→ **PASSAGE TO READ**:
_____
# New tool cutter/grinder



## ScrapMetal (Apr 20, 2013)

I finally "bit the bullet" and ordered an Enco tool cutter/grinder.  The "catalog" price was over $300 but the "online" price was $249 (plus ground shipping).  I figured since these were no longer available through HF this was as cheap as it was going to get.

I started to put it together to test the fit and make sure all the parts were there.  True to form (seems to happen every time I get Chicom stuff) it was missing one split ring lock washer of some unique size.  I have since picked up both 3/8" and 10mm lock washers to see which comes closest.




The posts for the water trays are covered in thick paint so I will have to sand that off to get them on all the way.  The castings for the water trays look like they were done in a child's sand box, taken out without cleaning the sand out, and slathered with thick green paint.  The brackets for the angled tables are "pot metal" and ill fitting.  Likewise the little miter angle tool is made of the same, if not lighter, stuff.  Feels like it will come apart if you blow on it to hard.  The "handles" for adjusting the tables are aluminum posts fitted with what would appear to be nails hammered flat on each end.

Another "nice" touch is the coolant cup.  With the valve fitting properly seated the valve handle is unusable.  I'll have to use a thinner washer to get it back to the other side where it belongs.




Now, all this being said, I did only pay $249 + shipping as opposed to $1500!! for a Baldor unit.  The roughness of the casting will have no bearing on how it operates so is just a matter of aesthetics.   If the pot metal brackets were to break I can easily make stronger replacements.  The same goes for the miter, though I may just make a new one before I even try to use it as I really don't trust it.
_____
→ **DATA EXTRACT**:

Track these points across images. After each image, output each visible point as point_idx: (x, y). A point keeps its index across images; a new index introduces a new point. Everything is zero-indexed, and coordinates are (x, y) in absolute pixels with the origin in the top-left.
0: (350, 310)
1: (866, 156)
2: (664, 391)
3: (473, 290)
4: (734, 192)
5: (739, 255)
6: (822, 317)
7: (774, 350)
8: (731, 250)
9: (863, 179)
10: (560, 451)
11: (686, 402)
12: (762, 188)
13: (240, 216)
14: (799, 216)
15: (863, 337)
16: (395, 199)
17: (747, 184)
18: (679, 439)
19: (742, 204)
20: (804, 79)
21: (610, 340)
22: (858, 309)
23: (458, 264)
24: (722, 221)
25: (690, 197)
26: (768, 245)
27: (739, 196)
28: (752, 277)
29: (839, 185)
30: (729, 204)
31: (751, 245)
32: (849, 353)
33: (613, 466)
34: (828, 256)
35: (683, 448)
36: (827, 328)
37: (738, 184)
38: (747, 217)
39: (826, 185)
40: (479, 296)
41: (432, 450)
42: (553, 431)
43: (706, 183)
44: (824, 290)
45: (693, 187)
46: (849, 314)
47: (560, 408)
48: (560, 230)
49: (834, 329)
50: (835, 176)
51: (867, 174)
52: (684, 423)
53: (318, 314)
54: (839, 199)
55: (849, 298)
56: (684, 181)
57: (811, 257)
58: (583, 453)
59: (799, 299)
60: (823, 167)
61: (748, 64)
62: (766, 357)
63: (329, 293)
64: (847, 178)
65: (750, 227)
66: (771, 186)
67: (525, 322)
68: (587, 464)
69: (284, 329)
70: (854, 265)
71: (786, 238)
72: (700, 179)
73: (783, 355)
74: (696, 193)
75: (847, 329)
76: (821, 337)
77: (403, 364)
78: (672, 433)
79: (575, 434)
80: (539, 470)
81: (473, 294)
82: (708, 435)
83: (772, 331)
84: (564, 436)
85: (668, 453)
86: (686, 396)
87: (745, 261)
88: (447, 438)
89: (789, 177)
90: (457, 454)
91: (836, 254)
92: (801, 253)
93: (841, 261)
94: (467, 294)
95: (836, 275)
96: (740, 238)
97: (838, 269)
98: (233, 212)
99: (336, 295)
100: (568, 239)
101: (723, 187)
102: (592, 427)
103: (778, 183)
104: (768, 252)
_____
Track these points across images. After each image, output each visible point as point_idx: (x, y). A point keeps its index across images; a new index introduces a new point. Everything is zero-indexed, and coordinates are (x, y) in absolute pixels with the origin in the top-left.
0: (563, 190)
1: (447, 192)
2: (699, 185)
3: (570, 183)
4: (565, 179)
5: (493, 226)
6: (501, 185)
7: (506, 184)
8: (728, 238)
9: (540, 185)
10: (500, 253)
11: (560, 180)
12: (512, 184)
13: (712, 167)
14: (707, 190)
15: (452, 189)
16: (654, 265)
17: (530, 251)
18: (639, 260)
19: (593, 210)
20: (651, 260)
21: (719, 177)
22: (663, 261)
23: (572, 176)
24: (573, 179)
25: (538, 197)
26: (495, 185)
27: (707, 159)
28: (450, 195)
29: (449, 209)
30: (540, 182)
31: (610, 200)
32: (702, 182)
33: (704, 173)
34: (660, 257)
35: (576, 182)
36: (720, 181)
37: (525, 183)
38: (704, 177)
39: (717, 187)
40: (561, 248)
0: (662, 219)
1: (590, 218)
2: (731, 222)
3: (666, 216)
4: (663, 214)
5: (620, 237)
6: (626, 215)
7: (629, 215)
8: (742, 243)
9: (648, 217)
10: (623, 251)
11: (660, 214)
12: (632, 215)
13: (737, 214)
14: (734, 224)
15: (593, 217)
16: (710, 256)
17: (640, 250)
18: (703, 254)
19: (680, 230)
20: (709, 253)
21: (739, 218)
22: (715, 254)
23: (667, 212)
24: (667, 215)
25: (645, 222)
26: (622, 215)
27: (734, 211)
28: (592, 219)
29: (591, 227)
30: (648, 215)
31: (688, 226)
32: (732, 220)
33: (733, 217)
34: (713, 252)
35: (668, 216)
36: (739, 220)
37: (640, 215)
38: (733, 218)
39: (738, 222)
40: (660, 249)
_____
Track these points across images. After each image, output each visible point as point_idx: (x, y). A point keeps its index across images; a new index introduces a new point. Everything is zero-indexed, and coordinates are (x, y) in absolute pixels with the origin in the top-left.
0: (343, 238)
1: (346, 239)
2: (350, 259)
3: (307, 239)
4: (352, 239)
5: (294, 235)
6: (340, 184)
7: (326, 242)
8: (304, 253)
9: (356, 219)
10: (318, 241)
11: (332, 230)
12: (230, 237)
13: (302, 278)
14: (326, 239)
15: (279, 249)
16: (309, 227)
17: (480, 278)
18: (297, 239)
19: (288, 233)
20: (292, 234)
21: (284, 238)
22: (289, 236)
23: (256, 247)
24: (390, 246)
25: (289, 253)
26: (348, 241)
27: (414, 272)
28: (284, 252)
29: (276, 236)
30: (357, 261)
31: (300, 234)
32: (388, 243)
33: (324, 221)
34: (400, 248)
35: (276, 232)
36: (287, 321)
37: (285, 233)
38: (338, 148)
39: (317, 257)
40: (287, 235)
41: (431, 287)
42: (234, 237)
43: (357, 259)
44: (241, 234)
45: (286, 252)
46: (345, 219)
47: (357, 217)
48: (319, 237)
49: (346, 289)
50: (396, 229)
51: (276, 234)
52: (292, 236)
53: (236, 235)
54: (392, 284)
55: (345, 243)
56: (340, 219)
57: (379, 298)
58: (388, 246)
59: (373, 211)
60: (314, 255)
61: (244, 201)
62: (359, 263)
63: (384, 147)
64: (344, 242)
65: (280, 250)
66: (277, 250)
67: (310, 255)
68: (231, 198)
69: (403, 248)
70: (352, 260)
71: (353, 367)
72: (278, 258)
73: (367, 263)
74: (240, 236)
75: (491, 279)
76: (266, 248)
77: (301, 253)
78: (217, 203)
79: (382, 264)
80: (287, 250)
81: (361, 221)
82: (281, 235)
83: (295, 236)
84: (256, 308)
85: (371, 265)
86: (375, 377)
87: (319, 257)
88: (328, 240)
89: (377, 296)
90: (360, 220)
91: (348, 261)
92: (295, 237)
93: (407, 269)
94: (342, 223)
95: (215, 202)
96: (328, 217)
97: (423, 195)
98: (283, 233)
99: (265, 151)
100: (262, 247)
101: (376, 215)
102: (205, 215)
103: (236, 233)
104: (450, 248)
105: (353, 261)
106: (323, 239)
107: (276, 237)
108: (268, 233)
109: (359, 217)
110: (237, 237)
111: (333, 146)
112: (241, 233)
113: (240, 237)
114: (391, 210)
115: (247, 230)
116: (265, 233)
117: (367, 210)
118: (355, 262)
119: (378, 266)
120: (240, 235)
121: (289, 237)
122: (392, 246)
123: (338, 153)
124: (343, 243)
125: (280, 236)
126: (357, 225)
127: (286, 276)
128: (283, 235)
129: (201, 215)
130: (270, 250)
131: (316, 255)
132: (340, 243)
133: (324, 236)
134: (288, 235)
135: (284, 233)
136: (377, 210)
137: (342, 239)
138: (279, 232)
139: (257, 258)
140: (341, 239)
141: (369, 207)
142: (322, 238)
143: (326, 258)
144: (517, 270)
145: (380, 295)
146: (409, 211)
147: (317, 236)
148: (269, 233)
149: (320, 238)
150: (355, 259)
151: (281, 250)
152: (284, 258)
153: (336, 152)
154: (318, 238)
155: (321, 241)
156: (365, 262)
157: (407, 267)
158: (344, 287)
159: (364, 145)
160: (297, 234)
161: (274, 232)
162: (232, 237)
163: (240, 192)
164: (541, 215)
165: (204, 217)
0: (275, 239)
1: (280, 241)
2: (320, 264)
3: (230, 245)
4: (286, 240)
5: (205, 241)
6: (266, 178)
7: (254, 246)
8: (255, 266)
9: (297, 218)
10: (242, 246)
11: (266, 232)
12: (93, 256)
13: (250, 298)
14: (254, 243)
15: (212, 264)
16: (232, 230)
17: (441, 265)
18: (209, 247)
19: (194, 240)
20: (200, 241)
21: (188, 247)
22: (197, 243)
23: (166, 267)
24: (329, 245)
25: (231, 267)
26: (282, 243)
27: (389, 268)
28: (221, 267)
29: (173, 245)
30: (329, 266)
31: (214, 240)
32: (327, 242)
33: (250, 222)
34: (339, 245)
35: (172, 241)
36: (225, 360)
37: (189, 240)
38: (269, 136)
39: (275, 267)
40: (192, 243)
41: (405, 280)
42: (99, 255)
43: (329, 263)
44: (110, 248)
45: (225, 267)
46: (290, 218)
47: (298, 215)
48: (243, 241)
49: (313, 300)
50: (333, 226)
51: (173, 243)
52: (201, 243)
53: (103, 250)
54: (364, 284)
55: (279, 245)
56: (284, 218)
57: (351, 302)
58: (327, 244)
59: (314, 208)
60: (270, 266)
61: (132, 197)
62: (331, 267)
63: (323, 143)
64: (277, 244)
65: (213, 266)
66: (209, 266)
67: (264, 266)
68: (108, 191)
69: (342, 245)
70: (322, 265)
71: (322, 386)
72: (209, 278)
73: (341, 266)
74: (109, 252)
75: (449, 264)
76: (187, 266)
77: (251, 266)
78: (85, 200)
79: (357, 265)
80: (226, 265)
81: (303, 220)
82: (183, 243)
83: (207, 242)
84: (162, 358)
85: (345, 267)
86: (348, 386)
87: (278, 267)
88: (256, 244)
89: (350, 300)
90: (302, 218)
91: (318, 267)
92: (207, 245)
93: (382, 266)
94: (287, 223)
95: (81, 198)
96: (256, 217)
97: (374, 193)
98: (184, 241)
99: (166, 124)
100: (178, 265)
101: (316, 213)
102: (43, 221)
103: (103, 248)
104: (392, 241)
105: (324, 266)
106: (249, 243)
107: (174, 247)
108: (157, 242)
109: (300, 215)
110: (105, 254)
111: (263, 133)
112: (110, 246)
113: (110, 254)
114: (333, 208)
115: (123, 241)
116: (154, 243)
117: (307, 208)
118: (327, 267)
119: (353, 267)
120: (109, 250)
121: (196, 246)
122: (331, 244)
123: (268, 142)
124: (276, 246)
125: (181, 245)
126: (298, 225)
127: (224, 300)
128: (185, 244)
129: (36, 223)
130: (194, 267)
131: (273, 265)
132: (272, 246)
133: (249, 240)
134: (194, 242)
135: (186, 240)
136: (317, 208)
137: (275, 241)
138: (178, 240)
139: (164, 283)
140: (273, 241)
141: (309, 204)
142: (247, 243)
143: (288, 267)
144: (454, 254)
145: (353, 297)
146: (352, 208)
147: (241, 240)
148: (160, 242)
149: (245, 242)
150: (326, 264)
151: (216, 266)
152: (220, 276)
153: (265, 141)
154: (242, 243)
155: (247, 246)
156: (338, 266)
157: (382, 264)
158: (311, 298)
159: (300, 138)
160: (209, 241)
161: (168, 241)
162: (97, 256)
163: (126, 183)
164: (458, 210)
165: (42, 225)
_____
→ **WHAT THE EXERCISE ASKS**:
Do these statements agree with the forum post about the new tool cutter/grinder? Answer yes or no for each and quote the words from the post that decide it. (a) The writer paid less than a Baldor unit would have cost. (b) All the parts were in the box. (c) The table-adjusting handles are aluminum posts.

→ **SOLUTION TO THIS EXERCISE**:
(a) Yes: "I did only pay $249 + shipping as opposed to $1500!! for a Baldor unit"
(b) No: "it was missing one split ring lock washer of some unique size"
(c) Yes: "are aluminum posts fitted with what would appear to be nails hammered flat on each end"